Bankacılık sektörü, iklim değişikliğiyle mücadelede önemli bir rol oynuyor. Raporda yer alan bulgular, sektörün iklim risklerini daha fazla dikkate almaya başladığını gösterse de, fosil yakıtlara yönelik kredilerin devam ediyor olması ciddi bir sorun olarak karşımıza çıkıyor.
Raporda öneriler ise şu şekilde ifade edildi…
Kamu Bankalarının Rolü: Kamu bankalarının fosil yakıtlardan çıkış stratejilerini belirlemesi ve uygulaması, sektörün yeşil dönüşüm sürecine ivme kazandırabilir.
Standart Raporlama: Sektörde standartlaşmış raporlama ve sürdürülebilirlik stratejilerinin oluşturulması, bankaların iklim değişikliğiyle mücadelede daha etkin olmalarını sağlayacaktır.
Yeşil Finansmanın Artırılması: Bankaların temiz enerji yatırımlarını ve yeşil finansman ürünlerini artırmaları, Türkiye’nin iklim hedeflerine ulaşmasında kritik öneme sahiptir.

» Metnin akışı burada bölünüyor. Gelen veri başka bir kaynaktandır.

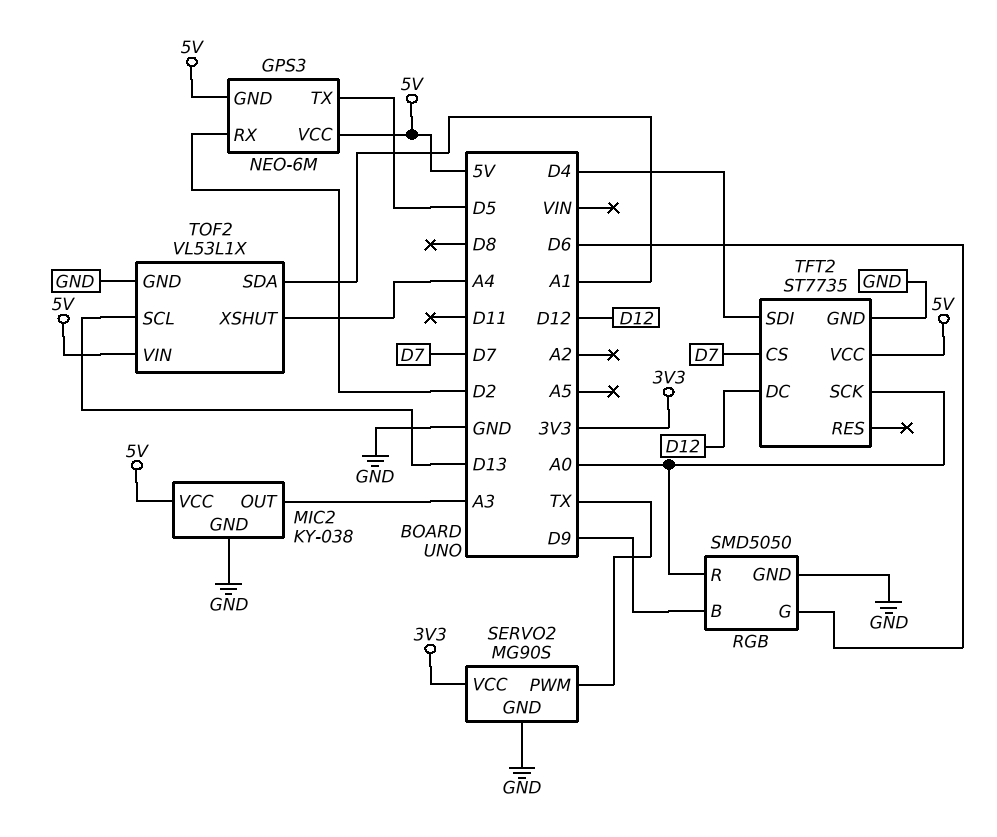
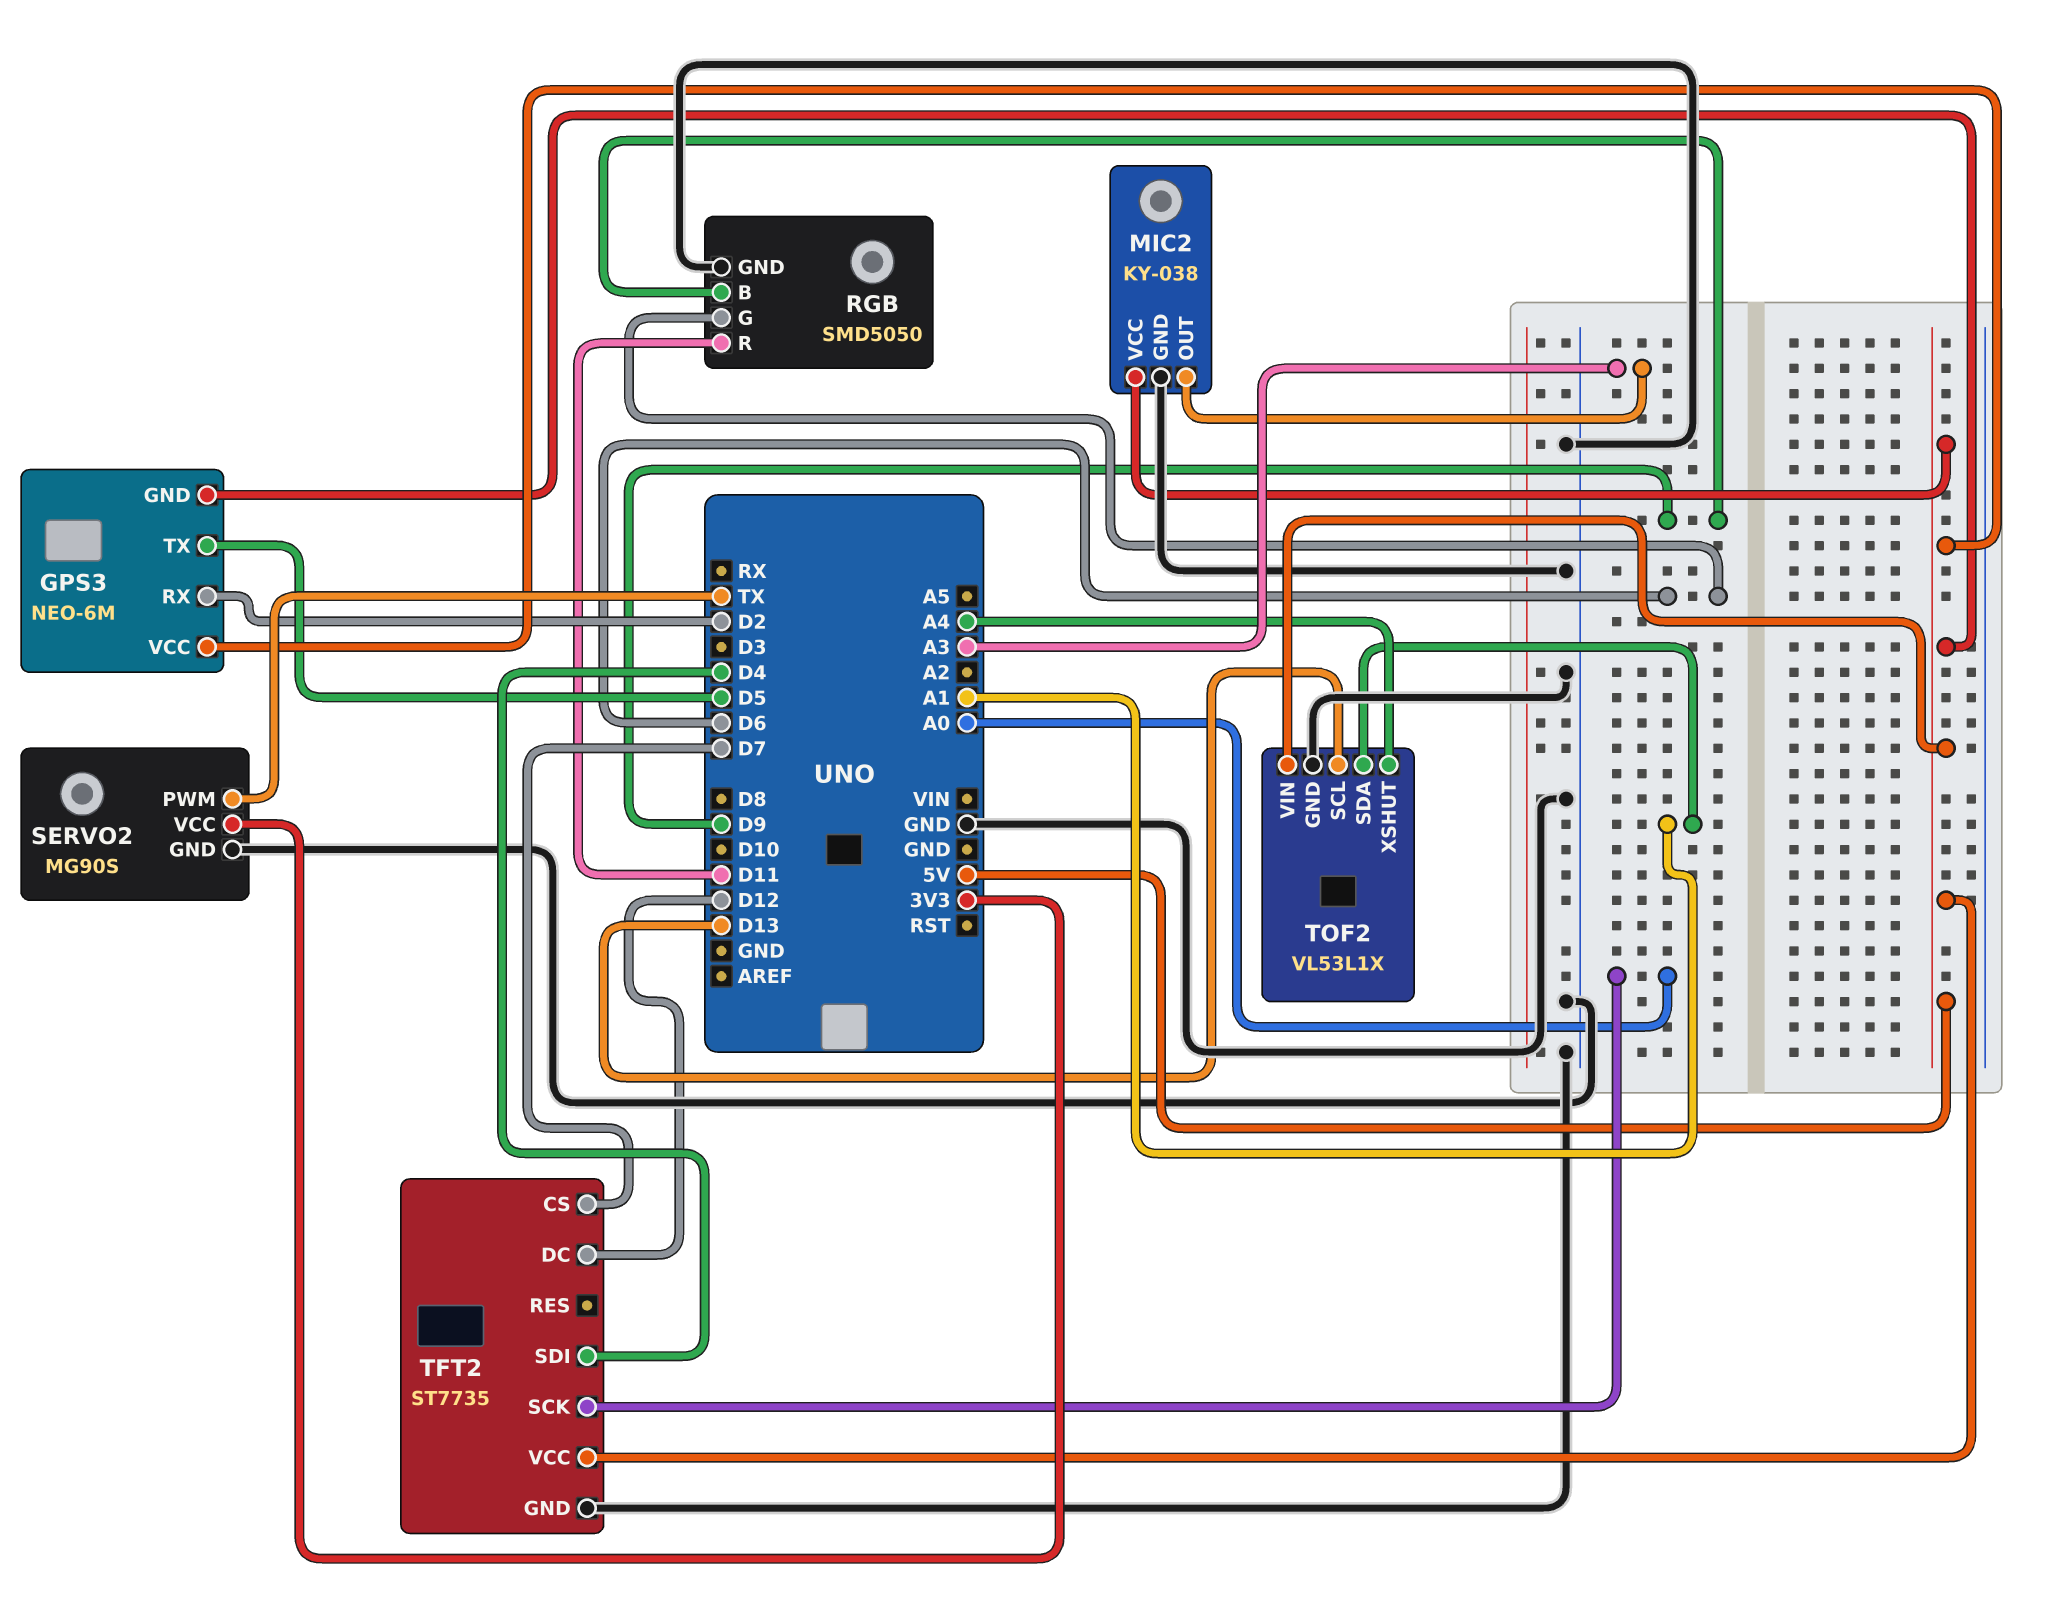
RGB pin R: A0 -> D11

Türkiye’nin en büyük 17 bankasının iklim değişikliğine yaklaşımını değerlendiren bu rapor, sektördeki olumlu adımların yanı sıra atılması gereken önemli adımların da olduğunu gösteriyor. Bankacılık sektörünün iklim değişikliğiyle mücadelede daha aktif bir rol üstlenmesi, hem finansal risklerin azaltılması hem de sürdürülebilir bir gelecek için hayati önem taşıyor.